Im Buchhandelsgeschäft gingen die Verkaufserlöse bei Orell Füssli wie in der gesamten Branche aufgrund von Preissenkungen und einem leichten Absatzrückgang zurück. Insgesamt resultierte ein Umsatz von CHF 113.8 Mio, was im Vergleich zum Vorjahr einen Rückgang von 5.1% (Vorjahr CHF 119.9 Mio) bedeutet. Vor a.o. Rückstellungen erwirtschaftete die Division ein ausgeglichenes Ergebnis (TCHF 300). Im Hinblick auf eine bevorstehende Filialbereinigung wurden Rückstellungen in der Größenordnung von rund CHF 3 Mio getätigt.
Die Bilanz der Orell Füssli sei aber trotz der „unbefriedigenden Ergebnisse“ weiterhin „sehr solide“ und weist eine Eigenkapitalquote inklusive Minderheitsanteilen von 66.5% (VJ 72.9%) auf.
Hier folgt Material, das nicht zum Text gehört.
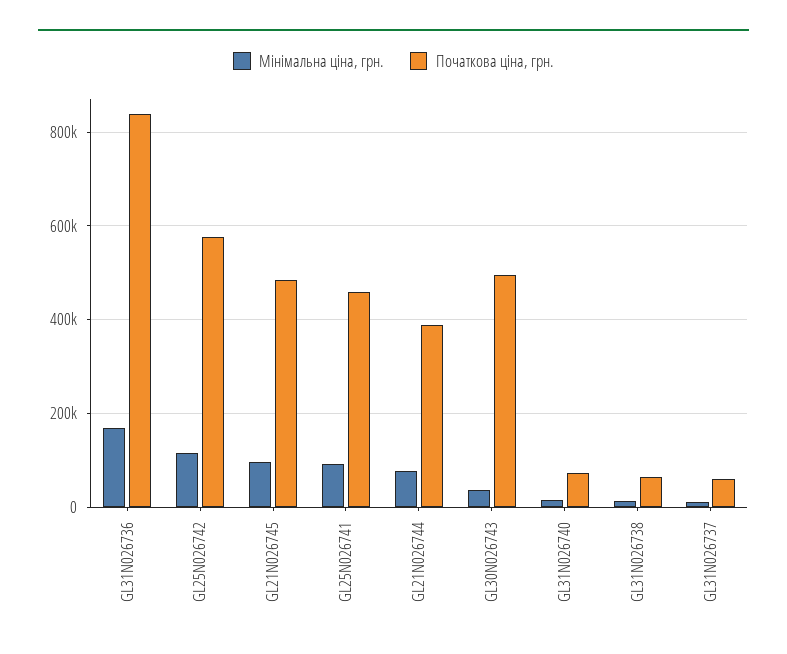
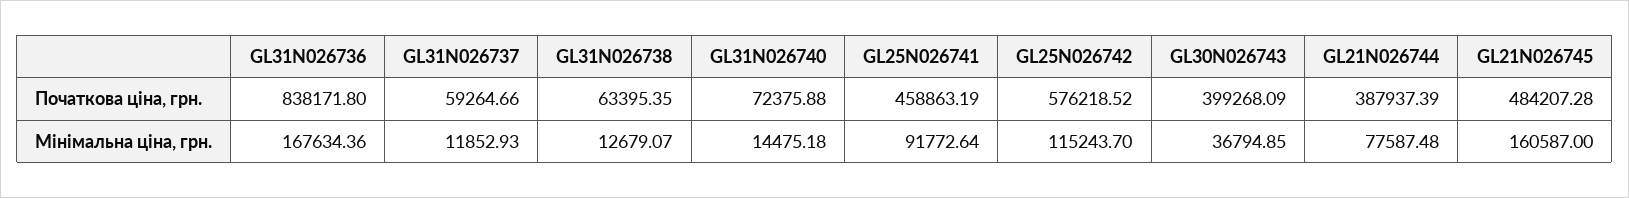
Мінімальна ціна, грн., GL21N026745: 100000 -> 160587
Початкова ціна, грн., GL30N026743: 500000 -> 399268.09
Der Verwaltungsrat beantragt der Generalversammlung vom 10. Mai 2012 die Ausschüttung einer Dividende von CHF 2.– pro Aktie. Eine Dividendenausschüttung wäre beim vorliegenden Resultat gemäß unserer langjährigen Dividendenpolitik nicht vorgesehen. Sie sei angesichts der soliden Bilanzsituation vertretbar.

Veränderungen gibt es im Verwaltungsrat: Der amtierende Verwaltungsratspräsident, Klaus Oesch, scheidet anlässlich der Generalversammlung planmäßig aus dem Verwaltungsrat aus. An seiner Stelle wird der Generalversammlung die Zuwahl von Heinrich Fischer als neues Verwaltungsratsmitglied beantragt. Es ist vorgesehen, dass Fischer nach seiner Wahl durch die GV das Präsidium übernehmen wird. Fischer ist Industriefachmann und verfügt über langjährige internationale Erfahrung als Konzernleitungsmitglied der Oerlikon Bührle sowie als Unternehmensleiter und Verwaltungsrat der Saurer AG. Heute ist er als Präsident einer Investmentgesellschaft und Verwaltungsrat bei börsenkotierten Gesellschaften wie Tecan, Schweiter und Hilti sowie weiteren Unternehmen tätig.